La réforme de l'assurance chômage sera définitivement adoptée ce jeudi. Emmanuel Macron remporte une victoire politique, mais il prend un risque.
Ça ressemble à une victoire. Pour son deuxième quinquennat, Emmanuel a un objectif essentiel : le plein emploi. Ce serait la fin d’un long cycle, celui du chômage qui n’en finit pas, et de l’impuissance politique, symbolisée par ces mots fameux de François Mitterrand, en 1993 : "Dans la lutte contre le chômage, on a tout essayé".
En France, ces dernières années, le taux de chômage a beaucoup baissé, comme dans le reste de l’Europe. Dans notre pays, il atteint 7,4 %. Le gouvernement veut aller plus loin, et le ramener à 5 %. La réforme de l’assurance chômage doit y participer, en poussant les demandeurs d’emploi à accepter plus vite un poste quand il est disponible. Le principe est simple ; Emmanuel Macron l’avait annoncé pendant sa campagne : quand la situation économique s’améliore, les droits des chômeurs baisseront. Pas le montant des allocations, mais par exemple leur durée. Les allocations seront modulées. Le gouvernement donnera les détails dans quelques semaines. Pour les chômeurs, c’est tout sauf des détails.
Cette réforme est la première du quinquennat, et elle a une grande valeur symbolique. Pour la faire adopter, Emmanuel Macron est allé chercher des alliés à sa droite. Les Républicains ont accepté de soutenir le projet, à condition de pouvoir le durcir. Concrètement, par exemple, les salariés en CDD ou en intérim qui refusent deux offres de CDI pour un même poste, au même endroit, pour le même salaire, perdront leur accès au chômage.
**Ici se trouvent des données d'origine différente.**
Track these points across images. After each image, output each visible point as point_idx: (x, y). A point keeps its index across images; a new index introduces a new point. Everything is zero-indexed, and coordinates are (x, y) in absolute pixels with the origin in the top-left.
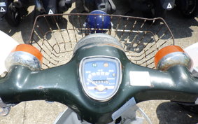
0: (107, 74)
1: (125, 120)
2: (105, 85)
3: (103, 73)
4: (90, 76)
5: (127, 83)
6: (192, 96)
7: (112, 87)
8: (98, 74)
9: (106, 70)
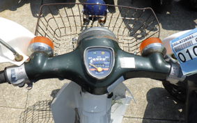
0: (104, 59)
1: (116, 96)
2: (102, 67)
3: (101, 59)
4: (91, 61)
5: (118, 66)
6: (164, 75)
7: (107, 69)
8: (97, 59)
9: (103, 57)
Le gouvernement et la majorité ne voulaient pas de cette dernière mesure, trop "idéologique", selon eux. Le camp présidentiel l’a tout de même acceptée. Sans la droite, sans ce compromis, la réforme ne passait pas. Le gouvernement a contre lui tous les syndicats, la gauche, le Rassemblement national. Tous dénoncent une réforme injuste, qui va affaiblir les chômeurs.
Pour le lien du podcast issue de l'émission de Jean Leymarie, France Culture, c'est ICI.
Un sentiment de décalage
Est-ce que cette réforme va être efficace ? Ceux des entreprises qui ont tant de mal à recruter ? Et ceux des chômeurs, qui ne cherchent pas seulement un emploi, n’importe lequel, mais un travail qui leur correspond ? Avec un salaire suffisant, de bonnes conditions, des perspectives, du sens… C’est ça, la question. Quand un chômeur ou une chômeuse refuse un emploi, la plupart du temps, il ou elle a des raisons de le faire, même si le poste est intéressant. On refuse parce que l’entreprise est trop loin, que prendre la voiture coûte cher, ou parce que les horaires ne permettent pas de s’occuper des enfants. Le monde du travail est une mécanique de précision. Le gouvernement peut bien essayer de pousser les chômeurs, mais jusqu’à quel point ? Il ne fera pas rentrer des carrés dans des ronds.
Surtout que le rapport au travail a changé. De plus en plus, les salariés prennent leur distance, et la pandémie a accéléré le phénomène. La Fondation Jean Jaurès vient de réaliser une étude avec l’IFOP : 37 % des sondés affirment qu’ils sont moins motivés dans leur travail qu’avant la pandémie. Chez les plus jeunes, ils sont même 46 % dans cette situation. Ce phénomène a des causes variées. C’est un défi pour les entreprises, mais aussi pour le gouvernement. Que plus de gens aient un emploi, c’est très bien. C’est même indispensable. Mais ça ne suffit pas, ou plus. La place du travail, ses modalités, sa reconnaissance, et pas seulement dans les discours, constituent un sujet central.
La réforme de l’assurance chômage va être adoptée. Pour Emmanuel Macron, c’est un succès politique. Mais attention à l’effet d’optique. Sur le terrain, dans les entreprises, chez Pôle Emploi, un sentiment de décalage s’est installé, le décalage entre le discours politique – le plein emploi, la croissance – et la réalité. Le gouvernement prend un risque : attaquer un problème d’hier – le chômage de masse – en ratant la réalité d’aujourd’hui.